**PROBLEM:** Copy out all of the data below word for word, with nothing left out or changed.

**DATA LISTING:**
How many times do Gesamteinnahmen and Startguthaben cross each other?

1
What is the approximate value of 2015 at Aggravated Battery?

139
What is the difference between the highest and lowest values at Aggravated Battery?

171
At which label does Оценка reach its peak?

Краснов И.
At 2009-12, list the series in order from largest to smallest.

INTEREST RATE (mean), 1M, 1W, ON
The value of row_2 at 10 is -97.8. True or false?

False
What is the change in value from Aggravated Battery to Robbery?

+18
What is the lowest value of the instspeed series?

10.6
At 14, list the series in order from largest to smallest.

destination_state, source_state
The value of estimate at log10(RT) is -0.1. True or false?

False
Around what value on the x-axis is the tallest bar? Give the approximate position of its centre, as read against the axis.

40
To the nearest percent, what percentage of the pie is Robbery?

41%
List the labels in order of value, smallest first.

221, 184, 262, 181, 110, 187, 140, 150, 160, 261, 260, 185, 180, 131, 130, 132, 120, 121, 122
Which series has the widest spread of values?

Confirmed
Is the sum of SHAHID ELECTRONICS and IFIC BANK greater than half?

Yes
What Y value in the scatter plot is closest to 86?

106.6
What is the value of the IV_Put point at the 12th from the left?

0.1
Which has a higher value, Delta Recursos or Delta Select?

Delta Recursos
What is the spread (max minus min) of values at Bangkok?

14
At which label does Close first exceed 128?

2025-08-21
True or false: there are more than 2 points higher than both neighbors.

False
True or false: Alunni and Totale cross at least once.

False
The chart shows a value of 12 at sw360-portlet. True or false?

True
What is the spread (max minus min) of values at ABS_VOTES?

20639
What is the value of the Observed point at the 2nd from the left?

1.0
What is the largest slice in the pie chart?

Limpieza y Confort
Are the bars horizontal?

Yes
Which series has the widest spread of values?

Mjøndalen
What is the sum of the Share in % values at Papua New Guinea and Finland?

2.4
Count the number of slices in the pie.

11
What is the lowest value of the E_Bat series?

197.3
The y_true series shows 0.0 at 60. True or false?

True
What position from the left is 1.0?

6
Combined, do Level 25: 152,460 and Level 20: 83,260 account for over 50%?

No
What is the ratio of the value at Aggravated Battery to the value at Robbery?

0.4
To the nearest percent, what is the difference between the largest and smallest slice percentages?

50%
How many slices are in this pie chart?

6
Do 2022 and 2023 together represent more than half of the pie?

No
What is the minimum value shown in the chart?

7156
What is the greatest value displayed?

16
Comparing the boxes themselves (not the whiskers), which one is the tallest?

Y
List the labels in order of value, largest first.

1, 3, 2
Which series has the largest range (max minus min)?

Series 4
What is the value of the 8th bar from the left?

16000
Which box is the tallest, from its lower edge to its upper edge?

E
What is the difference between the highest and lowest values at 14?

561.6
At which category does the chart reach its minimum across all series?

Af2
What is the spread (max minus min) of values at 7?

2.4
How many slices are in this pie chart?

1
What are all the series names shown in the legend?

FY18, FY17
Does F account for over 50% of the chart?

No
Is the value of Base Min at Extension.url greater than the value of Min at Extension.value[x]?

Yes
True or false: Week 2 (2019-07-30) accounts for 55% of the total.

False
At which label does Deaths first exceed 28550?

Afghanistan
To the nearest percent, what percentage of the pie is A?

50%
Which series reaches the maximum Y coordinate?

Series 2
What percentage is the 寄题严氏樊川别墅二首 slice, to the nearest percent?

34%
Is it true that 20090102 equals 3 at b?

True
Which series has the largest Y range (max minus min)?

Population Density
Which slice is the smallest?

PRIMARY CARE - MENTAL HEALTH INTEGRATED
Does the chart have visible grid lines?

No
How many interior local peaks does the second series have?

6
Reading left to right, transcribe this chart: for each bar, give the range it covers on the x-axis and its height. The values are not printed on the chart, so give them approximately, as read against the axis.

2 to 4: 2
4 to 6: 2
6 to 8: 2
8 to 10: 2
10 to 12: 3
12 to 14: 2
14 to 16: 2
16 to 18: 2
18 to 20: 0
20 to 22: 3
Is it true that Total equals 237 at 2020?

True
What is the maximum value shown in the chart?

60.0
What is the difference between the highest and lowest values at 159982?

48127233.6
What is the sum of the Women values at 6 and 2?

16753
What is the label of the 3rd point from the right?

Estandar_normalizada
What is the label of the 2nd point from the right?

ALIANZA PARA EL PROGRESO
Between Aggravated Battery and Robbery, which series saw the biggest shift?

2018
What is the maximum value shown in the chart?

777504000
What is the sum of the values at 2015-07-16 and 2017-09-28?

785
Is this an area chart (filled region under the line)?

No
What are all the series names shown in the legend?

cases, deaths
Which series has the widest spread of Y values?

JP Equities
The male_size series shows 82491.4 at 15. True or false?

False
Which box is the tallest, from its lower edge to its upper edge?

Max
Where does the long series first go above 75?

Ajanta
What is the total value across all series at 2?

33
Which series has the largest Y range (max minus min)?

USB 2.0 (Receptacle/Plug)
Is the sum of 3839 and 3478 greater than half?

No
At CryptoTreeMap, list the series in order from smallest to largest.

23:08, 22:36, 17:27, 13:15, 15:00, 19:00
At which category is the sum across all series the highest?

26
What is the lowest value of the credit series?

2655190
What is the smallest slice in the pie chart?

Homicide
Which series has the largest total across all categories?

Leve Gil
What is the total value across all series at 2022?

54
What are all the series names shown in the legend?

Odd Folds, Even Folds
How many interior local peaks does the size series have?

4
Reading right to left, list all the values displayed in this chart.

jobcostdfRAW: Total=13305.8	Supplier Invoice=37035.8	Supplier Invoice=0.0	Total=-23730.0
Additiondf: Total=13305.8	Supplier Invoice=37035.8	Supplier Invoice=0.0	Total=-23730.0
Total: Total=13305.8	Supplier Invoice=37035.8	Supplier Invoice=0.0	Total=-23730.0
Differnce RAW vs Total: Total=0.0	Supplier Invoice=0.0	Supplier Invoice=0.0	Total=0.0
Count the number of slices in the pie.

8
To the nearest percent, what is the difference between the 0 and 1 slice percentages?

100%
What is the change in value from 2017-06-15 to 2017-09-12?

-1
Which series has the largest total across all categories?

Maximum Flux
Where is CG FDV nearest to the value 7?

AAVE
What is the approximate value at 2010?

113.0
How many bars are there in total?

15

**ANSWER TO THIS PROBLEM:**
How many times do Gesamteinnahmen and Startguthaben cross each other?

1
What is the approximate value of 2015 at Aggravated Battery?

139
What is the difference between the highest and lowest values at Aggravated Battery?

171
At which label does Оценка reach its peak?

Краснов И.
At 2009-12, list the series in order from largest to smallest.

INTEREST RATE (mean), 1M, 1W, ON
The value of row_2 at 10 is -97.8. True or false?

False
What is the change in value from Aggravated Battery to Robbery?

+18
What is the lowest value of the instspeed series?

10.6
At 14, list the series in order from largest to smallest.

destination_state, source_state
The value of estimate at log10(RT) is -0.1. True or false?

False
Around what value on the x-axis is the tallest bar? Give the approximate position of its centre, as read against the axis.

40
To the nearest percent, what percentage of the pie is Robbery?

41%
List the labels in order of value, smallest first.

221, 184, 262, 181, 110, 187, 140, 150, 160, 261, 260, 185, 180, 131, 130, 132, 120, 121, 122
Which series has the widest spread of values?

Confirmed
Is the sum of SHAHID ELECTRONICS and IFIC BANK greater than half?

Yes
What Y value in the scatter plot is closest to 86?

106.6
What is the value of the IV_Put point at the 12th from the left?

0.1
Which has a higher value, Delta Recursos or Delta Select?

Delta Recursos
What is the spread (max minus min) of values at Bangkok?

14
At which label does Close first exceed 128?

2025-08-21
True or false: there are more than 2 points higher than both neighbors.

False
True or false: Alunni and Totale cross at least once.

False
The chart shows a value of 12 at sw360-portlet. True or false?

True
What is the spread (max minus min) of values at ABS_VOTES?

20639
What is the value of the Observed point at the 2nd from the left?

1.0
What is the largest slice in the pie chart?

Limpieza y Confort
Are the bars horizontal?

Yes
Which series has the widest spread of values?

Mjøndalen
What is the sum of the Share in % values at Papua New Guinea and Finland?

2.4
Count the number of slices in the pie.

11
What is the lowest value of the E_Bat series?

197.3
The y_true series shows 0.0 at 60. True or false?

True
What position from the left is 1.0?

6
Combined, do Level 25: 152,460 and Level 20: 83,260 account for over 50%?

No
What is the ratio of the value at Aggravated Battery to the value at Robbery?

0.4
To the nearest percent, what is the difference between the largest and smallest slice percentages?

50%
How many slices are in this pie chart?

6
Do 2022 and 2023 together represent more than half of the pie?

No
What is the minimum value shown in the chart?

7156
What is the greatest value displayed?

16
Comparing the boxes themselves (not the whiskers), which one is the tallest?

Y
List the labels in order of value, largest first.

1, 3, 2
Which series has the largest range (max minus min)?

Series 4
What is the value of the 8th bar from the left?

16000
Which box is the tallest, from its lower edge to its upper edge?

E
What is the difference between the highest and lowest values at 14?

561.6
At which category does the chart reach its minimum across all series?

Af2
What is the spread (max minus min) of values at 7?

2.4
How many slices are in this pie chart?

1
What are all the series names shown in the legend?

FY18, FY17
Does F account for over 50% of the chart?

No
Is the value of Base Min at Extension.url greater than the value of Min at Extension.value[x]?

Yes
True or false: Week 2 (2019-07-30) accounts for 55% of the total.

False
At which label does Deaths first exceed 28550?

Afghanistan
To the nearest percent, what percentage of the pie is A?

50%
Which series reaches the maximum Y coordinate?

Series 2
What percentage is the 寄题严氏樊川别墅二首 slice, to the nearest percent?

34%
Is it true that 20090102 equals 3 at b?

True
Which series has the largest Y range (max minus min)?

Population Density
Which slice is the smallest?

PRIMARY CARE - MENTAL HEALTH INTEGRATED
Does the chart have visible grid lines?

No
How many interior local peaks does the second series have?

6
Reading left to right, transcribe this chart: for each bar, give the range it covers on the x-axis and its height. The values are not printed on the chart, so give them approximately, as read against the axis.

2 to 4: 2
4 to 6: 2
6 to 8: 2
8 to 10: 2
10 to 12: 3
12 to 14: 2
14 to 16: 2
16 to 18: 2
18 to 20: 0
20 to 22: 3
Is it true that Total equals 237 at 2020?

True
What is the maximum value shown in the chart?

60.0
What is the difference between the highest and lowest values at 159982?

48127233.6
What is the sum of the Women values at 6 and 2?

16753
What is the label of the 3rd point from the right?

Estandar_normalizada
What is the label of the 2nd point from the right?

ALIANZA PARA EL PROGRESO
Between Aggravated Battery and Robbery, which series saw the biggest shift?

2018
What is the maximum value shown in the chart?

777504000
What is the sum of the values at 2015-07-16 and 2017-09-28?

785
Is this an area chart (filled region under the line)?

No
What are all the series names shown in the legend?

cases, deaths
Which series has the widest spread of Y values?

JP Equities
The male_size series shows 82491.4 at 15. True or false?

False
Which box is the tallest, from its lower edge to its upper edge?

Max
Where does the long series first go above 75?

Ajanta
What is the total value across all series at 2?

33
Which series has the largest Y range (max minus min)?

USB 2.0 (Receptacle/Plug)
Is the sum of 3839 and 3478 greater than half?

No
At CryptoTreeMap, list the series in order from smallest to largest.

23:08, 22:36, 17:27, 13:15, 15:00, 19:00
At which category is the sum across all series the highest?

26
What is the lowest value of the credit series?

2655190
What is the smallest slice in the pie chart?

Homicide
Which series has the largest total across all categories?

Leve Gil
What is the total value across all series at 2022?

54
What are all the series names shown in the legend?

Odd Folds, Even Folds
How many interior local peaks does the size series have?

4
Reading right to left, list all the values displayed in this chart.

jobcostdfRAW: Total=13305.8	Supplier Invoice=37035.8	Supplier Invoice=0.0	Total=-23730.0
Additiondf: Total=13305.8	Supplier Invoice=37035.8	Supplier Invoice=0.0	Total=-23730.0
Total: Total=13305.8	Supplier Invoice=37035.8	Supplier Invoice=0.0	Total=-23730.0
Differnce RAW vs Total: Total=0.0	Supplier Invoice=0.0	Supplier Invoice=0.0	Total=0.0
Count the number of slices in the pie.

8
To the nearest percent, what is the difference between the 0 and 1 slice percentages?

100%
What is the change in value from 2017-06-15 to 2017-09-12?

-1
Which series has the largest total across all categories?

Maximum Flux
Where is CG FDV nearest to the value 7?

AAVE
What is the approximate value at 2010?

113.0
How many bars are there in total?

15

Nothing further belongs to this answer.